Plus, you need to find out whether your data are fit for the automation tool. For example, machine learning systems need lots of data to work with.
“If you’re applying machine learning algorithms to the data, where exceptions prevail over normal data, this won’t work,” says Bennet.
About Ask Data demo
In New Orleans, Andrew Vigneault, Tableau’s visual analytics manager, used the Kickstarter database to showcase the functionality of Ask Data. He demonstrated that, unlike most compilers, Ask Data doesn’t require perfect punctuation.
The program transformed Vigneault’s request “whats the total funding” “sum of funding” and returned the answer. When Vigneault entered the words “by year” and “by status”, Ask Data transformed his request to “sum of Funding by Deadline’s year and by Status.” Then, having no further requests, the program created a colored line chart. In the chart, color green showed the funding of successful projects growing with each year, while colors red, orange, and yellow showed the funding for failed, canceled and suspended projects remaining unchanged.
When Vigneault asked the system “which categories were successful”, Ask Data added “by Category, filter Status to successful” to the previous request and drew a histogram that ranked Kickstarter categories by number of successful projects in descending order.
It’s been Tableau’s long-term dream that corporate software performs the task even if an employee failed to make an accurate request. Andrew Vigneault showcased that Tableau is very close to it. When he entered the request “correlate with avg funding”, Ask Data produced a scatter plot of number of projects compared to the average funding for different tech project subcategories that he had viewed earlier.
Some things are still easier to do with a mouse, especially if you’re typing at a slow pace. For example, adding “fashion” and “games” subcategories to the scatter plot only took 4 clicks.
New data models
Vigneault’s colleague Tyler Doyle only needs a few clicks to create a new data model that displayed the fields used by Tableau for analyzing data in SQL requests. The fields can be easily understood by the underlying database.

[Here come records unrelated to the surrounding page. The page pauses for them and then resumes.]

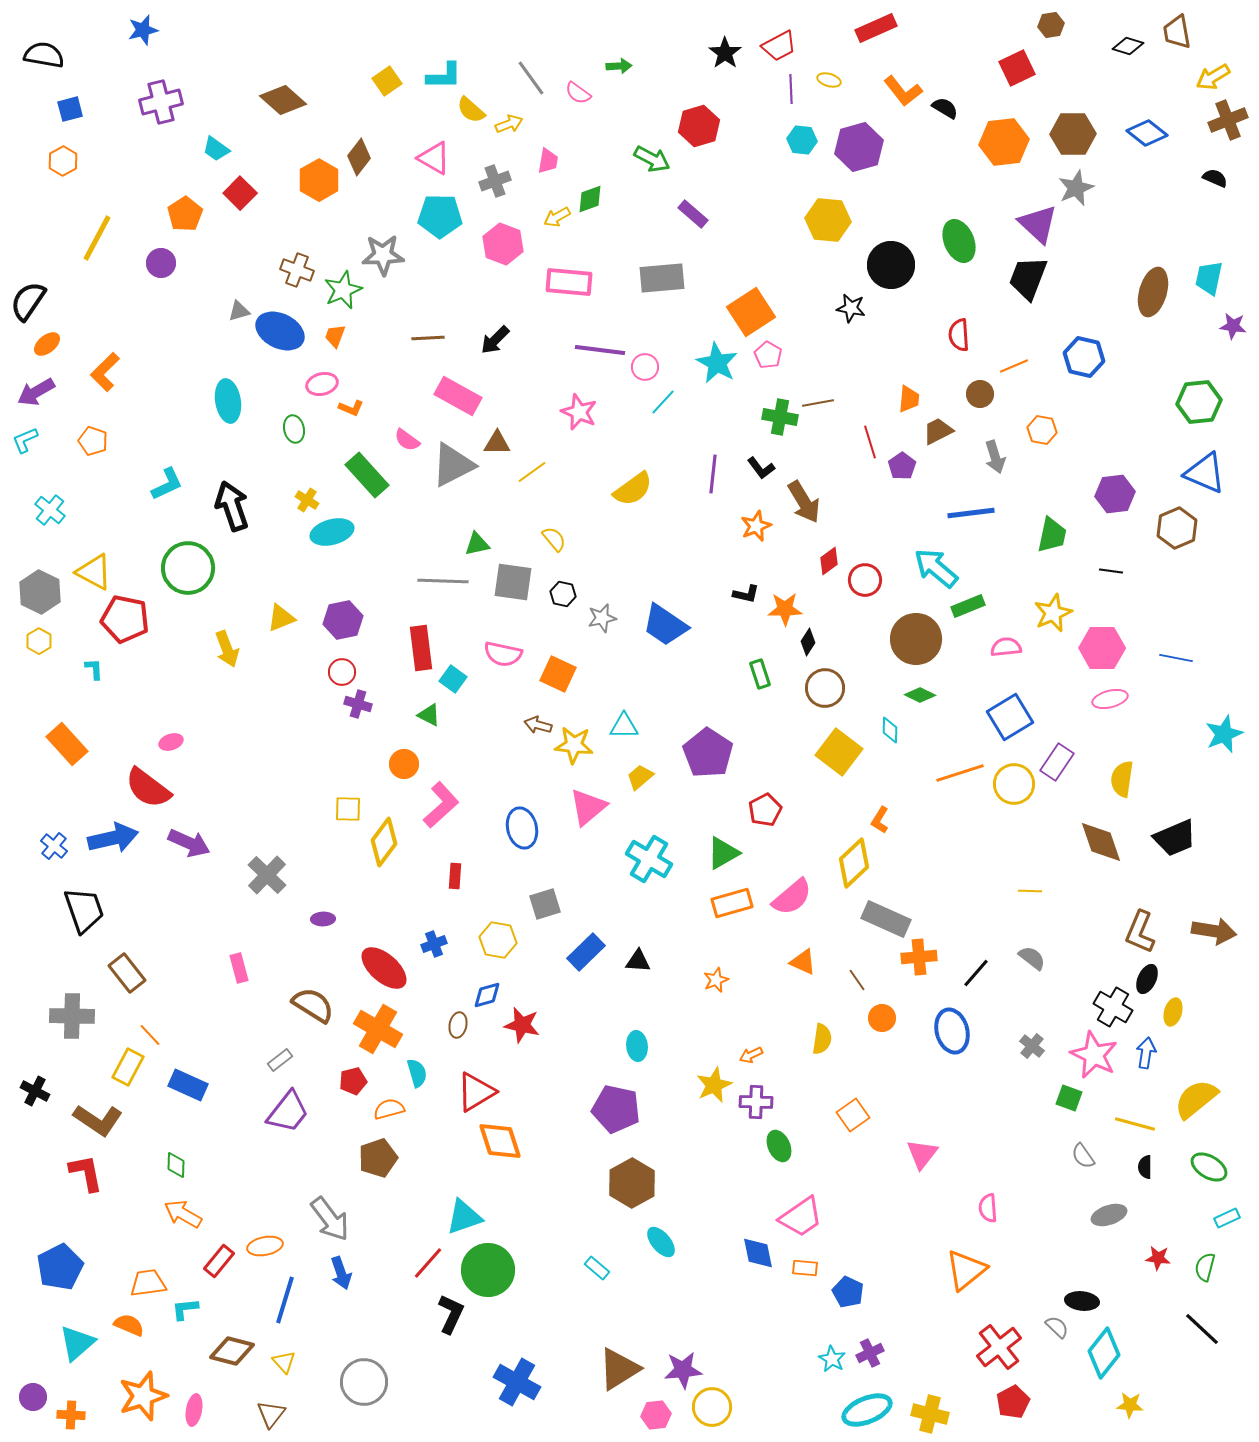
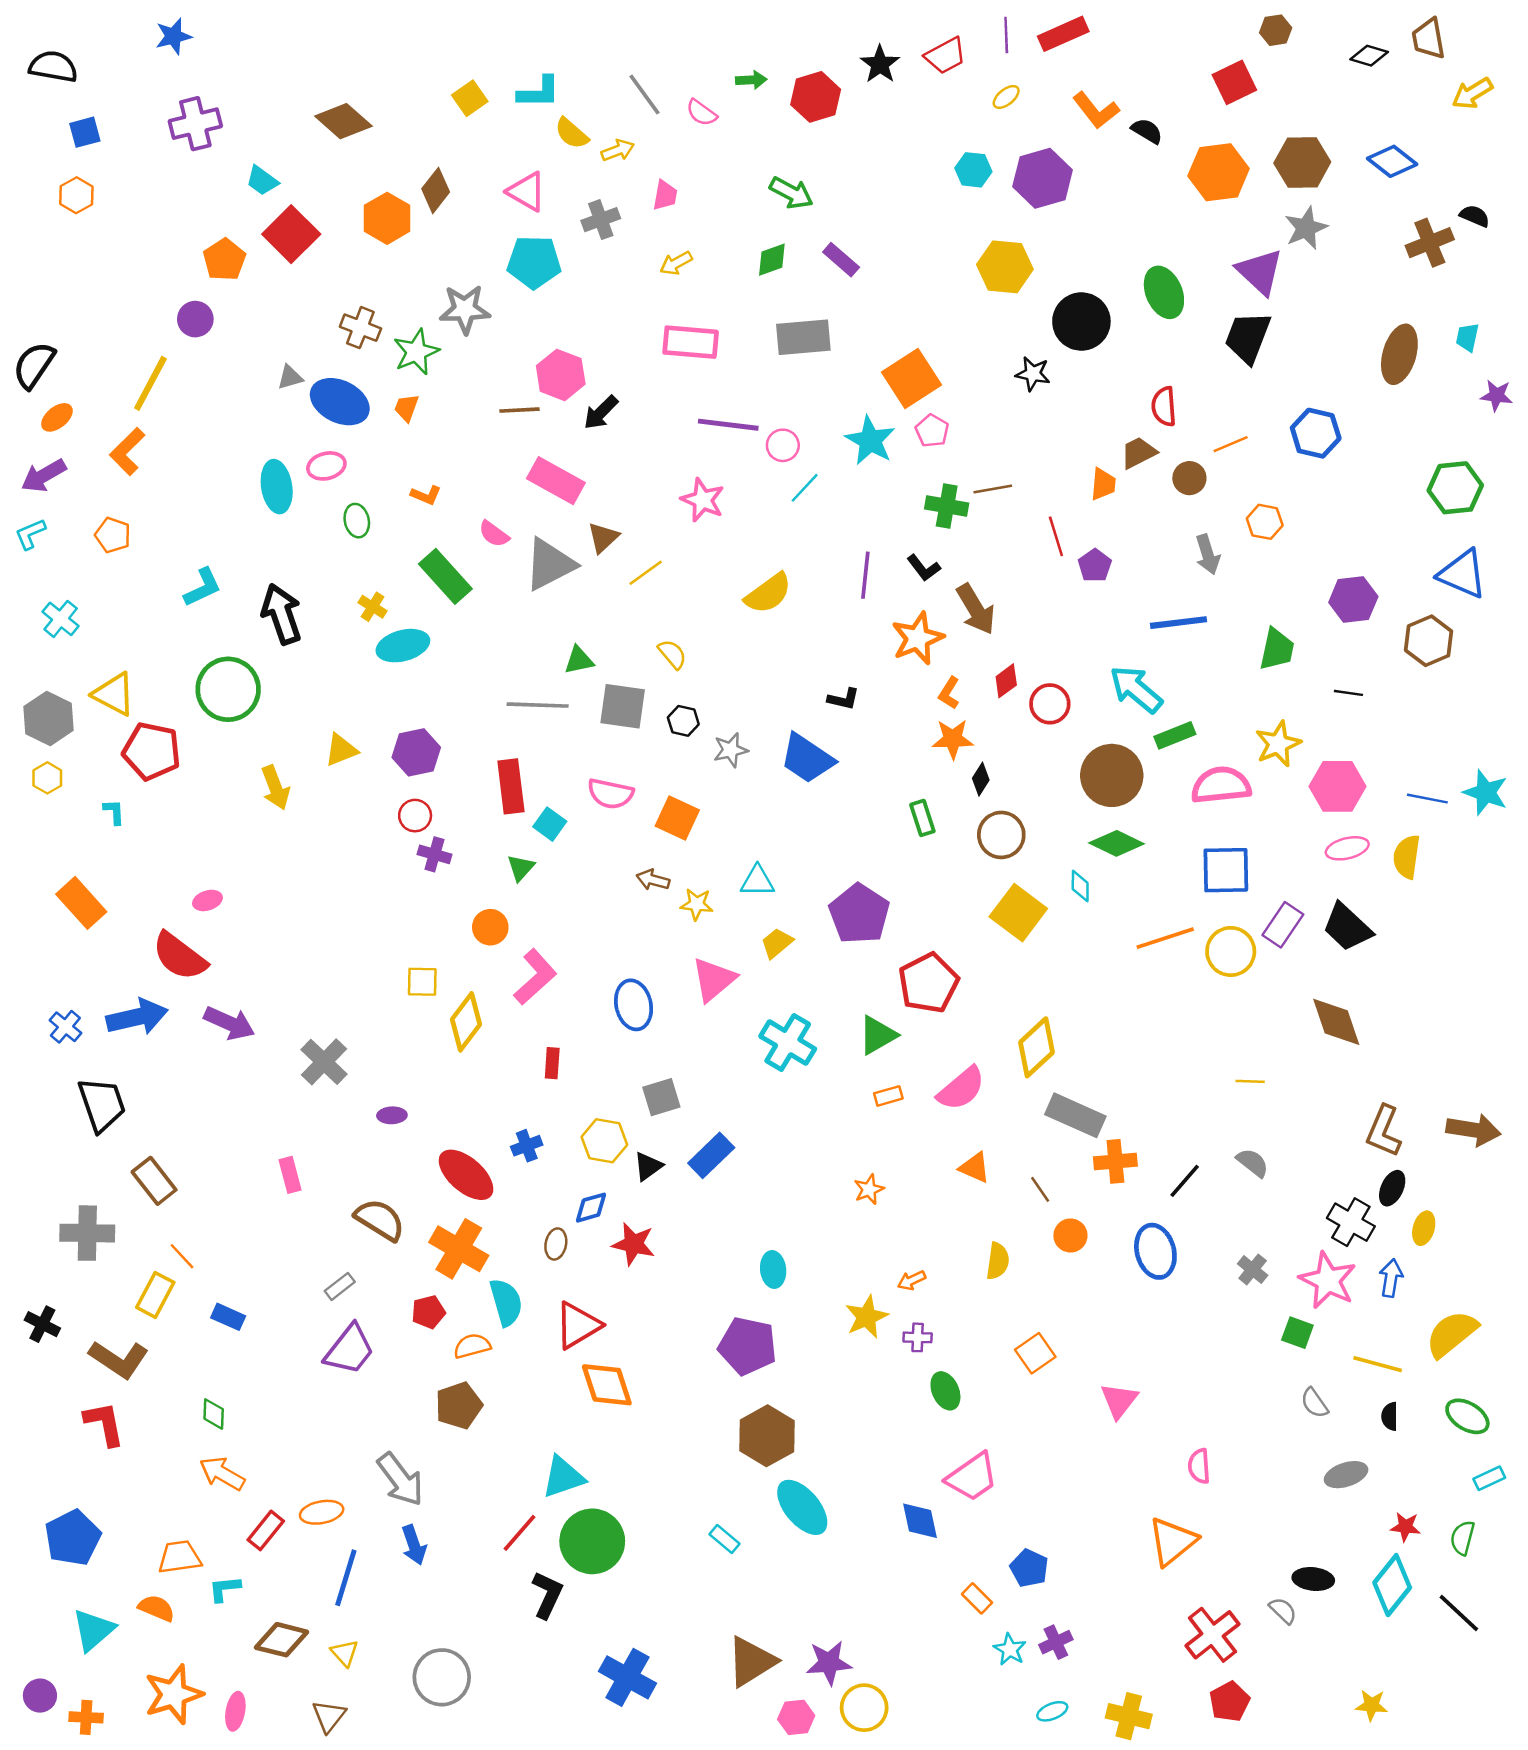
yellow ellipse: (829, 80) -> (1006, 97), turned -55
purple line: (791, 89) -> (1006, 35), moved
brown cross: (1228, 120) -> (1430, 243), moved
red hexagon: (699, 126) -> (816, 97), moved
red square: (240, 193) -> (291, 234), size x1.4
green diamond: (590, 199) -> (772, 260), moved
yellow line: (97, 238) -> (150, 383), moved
pink hexagon: (503, 244) -> (561, 375), moved
cyan trapezoid: (1209, 278) -> (1467, 337), size x0.7
pink ellipse: (322, 384) -> (326, 466), moved
brown trapezoid: (938, 431) -> (1138, 453), moved
brown triangle: (497, 443) -> (603, 538), turned -44
orange star: (756, 526) -> (918, 638), size x1.4
black L-shape: (746, 594) -> (844, 699), moved
pink semicircle: (1006, 647) -> (1221, 785), size x1.6
green diamond: (920, 695) -> (1117, 843), size x1.4
green triangle: (429, 715) -> (521, 868), turned 45
blue square: (1010, 717) -> (1226, 870), turned 30
cyan star: (1224, 734) -> (1486, 792), moved, turned -30
yellow star: (574, 745) -> (697, 904), size x0.7
yellow semicircle: (1122, 779) -> (1407, 857), moved
red pentagon: (765, 810) -> (928, 983), size x1.5
orange L-shape: (880, 820) -> (949, 693), moved
black trapezoid: (1175, 838) -> (1347, 927), moved, turned 66
orange rectangle: (732, 903) -> (888, 1096), size x0.6
black triangle: (638, 961) -> (648, 1166), moved, turned -40
cyan semicircle: (417, 1073) -> (506, 1302), size x1.4
blue rectangle: (188, 1085) -> (228, 1317), size x0.7
purple cross: (756, 1102) -> (918, 1337), size x0.7
cyan ellipse: (661, 1242) -> (802, 1507), size x1.5
orange rectangle: (805, 1268) -> (977, 1598), moved, turned 40
cyan diamond: (1104, 1353) -> (1392, 1585), moved
cyan ellipse: (867, 1410) -> (1052, 1711), size x0.5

“To create a data model, I just need to make one click on the “Add related objects.” You don’t have to think about which tables to use, how these tables are related, or which join it is (left or right). The advanced modeling features do all the work for you.”
— Tyler Doyle
But how did the data model know the relations between the tables? It turns out that Tableau uses the help of CIOs, database administrators, and data processing specialists. To help Tableau perform its task, you need to make sure there is the required information in the data repository.
Data preparation is another task Tableau is focused on. Zaheera Valani, Tableau’s senior engineering manager, demonstrated how Tableau Prep can automate data cleaning using “roles.” Tableau uses roles to identify the fields performing a certain role, such as URL addresses, email addresses, geographic locations (countries, postal codes), etc. In just a couple of clicks, Tableau Prep can check the field contents to identify the right role, detect invalid elements and set them to “null” or filter them out. The same can be done with user roles, e.g. enumerated types.
According to Francois Ajenstat, Tableau’s chief product officer, Tableau Prep will be updated on a monthly basis, compared to 3 updates a year for the main Tableau software.
Planning is the responsibility of another tool, Tableau Prep Conductor, which is currently being beta-tested. The program will allow companies to automate the preparation of data sources by relocating them to Tableau based on the selected schedule. A standalone Tableau product, Tableau Prep Conductor will require an individual license. The program will be available for purchase in 2019.